For the last few days I’ve been musing about the recent “right to be forgotten” that has been imposed on Google (and, presumably other search engines, although I haven’t looked at Bing and others in any detail on this issue). Read this good Techcrunch feature if you don’t know what I’m talking about. And then I watched the excellent segment above last night and things started to coalesce.

Needless to say, I think it’s a bad idea. If you are (to take a hypothetical example) a failed Spanish business man who is tired of people finding newspaper articles on your failures, you should turn to said newspapers and ask them to remove the incriminating articles from their online archives, or at least delete your name. The newspapers are the ones who wrote about you. Google changes nothing conceptually from someone finding an article on you in the paper archives of a library. Sure, it’s easier to find information on you via a search engine today than it was twenty years ago, but the search engine is not responsible for the information it links to.

The implementation seems even more ridiculous to me. Quite simply, here it is: I can see three circumstances here where this plays out, and all three are different :

  • first, you post stuff that you regret later. Then it’s your responsibility to remove it. Or it should have been your responsibility to not post it in the first place. Ignorance is a lame excuse in that instance: it’s been said enough that anything posted to the internet is there forever.
  • second, someone (an individual) posts stuff about you that harms your reputation (photos, sex-tapes, illegal recording). Then there are laws to protect you, you should sue their ass and get the content removed by law.
  • third, the (online) press at large writes about you. That’s not a search engine issue, it’s a freedom of the press issue. If it’s defamatory, you sue.

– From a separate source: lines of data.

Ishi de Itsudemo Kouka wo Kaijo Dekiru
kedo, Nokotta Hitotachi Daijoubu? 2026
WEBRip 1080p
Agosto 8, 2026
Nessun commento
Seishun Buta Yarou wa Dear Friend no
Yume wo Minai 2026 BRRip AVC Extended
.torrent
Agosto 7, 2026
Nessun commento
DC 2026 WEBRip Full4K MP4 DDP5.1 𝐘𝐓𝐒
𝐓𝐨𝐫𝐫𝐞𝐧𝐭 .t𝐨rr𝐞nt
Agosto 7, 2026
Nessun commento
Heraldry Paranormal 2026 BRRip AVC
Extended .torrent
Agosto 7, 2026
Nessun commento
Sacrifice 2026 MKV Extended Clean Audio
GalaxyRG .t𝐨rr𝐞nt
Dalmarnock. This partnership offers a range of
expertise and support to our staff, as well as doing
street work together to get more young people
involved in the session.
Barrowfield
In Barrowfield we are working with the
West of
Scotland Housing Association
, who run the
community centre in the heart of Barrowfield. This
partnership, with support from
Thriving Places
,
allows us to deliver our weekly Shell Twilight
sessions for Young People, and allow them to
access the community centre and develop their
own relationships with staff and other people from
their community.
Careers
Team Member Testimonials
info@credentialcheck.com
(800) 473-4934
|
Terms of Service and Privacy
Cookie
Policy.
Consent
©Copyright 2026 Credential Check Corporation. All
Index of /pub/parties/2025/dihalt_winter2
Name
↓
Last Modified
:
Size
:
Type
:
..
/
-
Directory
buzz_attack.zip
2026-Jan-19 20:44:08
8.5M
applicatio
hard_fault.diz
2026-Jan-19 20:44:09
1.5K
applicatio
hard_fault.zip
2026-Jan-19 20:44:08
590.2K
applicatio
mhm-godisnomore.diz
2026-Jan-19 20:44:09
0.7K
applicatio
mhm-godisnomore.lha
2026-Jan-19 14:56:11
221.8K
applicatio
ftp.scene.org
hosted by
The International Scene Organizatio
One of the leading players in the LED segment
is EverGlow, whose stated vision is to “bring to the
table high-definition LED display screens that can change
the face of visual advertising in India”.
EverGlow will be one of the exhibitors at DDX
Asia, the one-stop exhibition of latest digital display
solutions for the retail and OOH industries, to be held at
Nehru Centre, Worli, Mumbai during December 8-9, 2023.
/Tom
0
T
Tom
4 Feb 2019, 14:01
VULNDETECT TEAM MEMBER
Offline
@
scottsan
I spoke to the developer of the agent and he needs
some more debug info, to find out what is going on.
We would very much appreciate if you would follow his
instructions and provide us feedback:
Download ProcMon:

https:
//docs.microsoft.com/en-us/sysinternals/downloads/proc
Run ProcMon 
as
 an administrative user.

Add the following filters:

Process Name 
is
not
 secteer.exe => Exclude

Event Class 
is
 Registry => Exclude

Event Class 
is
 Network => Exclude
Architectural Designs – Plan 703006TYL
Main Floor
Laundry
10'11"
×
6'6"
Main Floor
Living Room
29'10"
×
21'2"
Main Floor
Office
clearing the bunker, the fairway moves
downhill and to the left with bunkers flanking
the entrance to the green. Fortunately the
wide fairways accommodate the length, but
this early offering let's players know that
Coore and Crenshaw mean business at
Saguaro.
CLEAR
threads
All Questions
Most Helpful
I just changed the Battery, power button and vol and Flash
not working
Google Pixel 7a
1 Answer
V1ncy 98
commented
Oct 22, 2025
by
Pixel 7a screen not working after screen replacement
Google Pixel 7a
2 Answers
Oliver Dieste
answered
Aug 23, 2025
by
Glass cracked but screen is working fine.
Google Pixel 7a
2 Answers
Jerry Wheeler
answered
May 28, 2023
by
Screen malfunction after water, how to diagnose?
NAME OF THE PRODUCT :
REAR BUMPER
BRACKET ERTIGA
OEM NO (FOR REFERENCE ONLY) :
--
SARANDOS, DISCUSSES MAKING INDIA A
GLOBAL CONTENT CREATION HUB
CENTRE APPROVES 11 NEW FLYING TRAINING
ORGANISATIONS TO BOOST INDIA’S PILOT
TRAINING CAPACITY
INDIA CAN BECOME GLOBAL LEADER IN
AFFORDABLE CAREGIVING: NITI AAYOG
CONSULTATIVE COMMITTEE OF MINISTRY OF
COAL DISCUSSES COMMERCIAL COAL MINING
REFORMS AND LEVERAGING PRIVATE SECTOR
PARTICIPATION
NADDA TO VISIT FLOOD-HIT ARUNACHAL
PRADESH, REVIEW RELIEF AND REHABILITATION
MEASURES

In none of these circumstances is the fact that potentially harmful information about you is available on the internet Google’s responsibility. None.

Don’t get me wrong, this is not about absolving Google on all issues, but on this particular issue, I think this is totally wrong-headed. Ironically, Google is playing this the way they play best: they’re playing dumb. The process to remove things is so manual and so subjective that the results will most likely be disheartening for anyone who wants out of Google.

And, as John Oliver points out in the video above, the Spanish guy who wanted his debts forgotten now is famous worldwide… for his debts.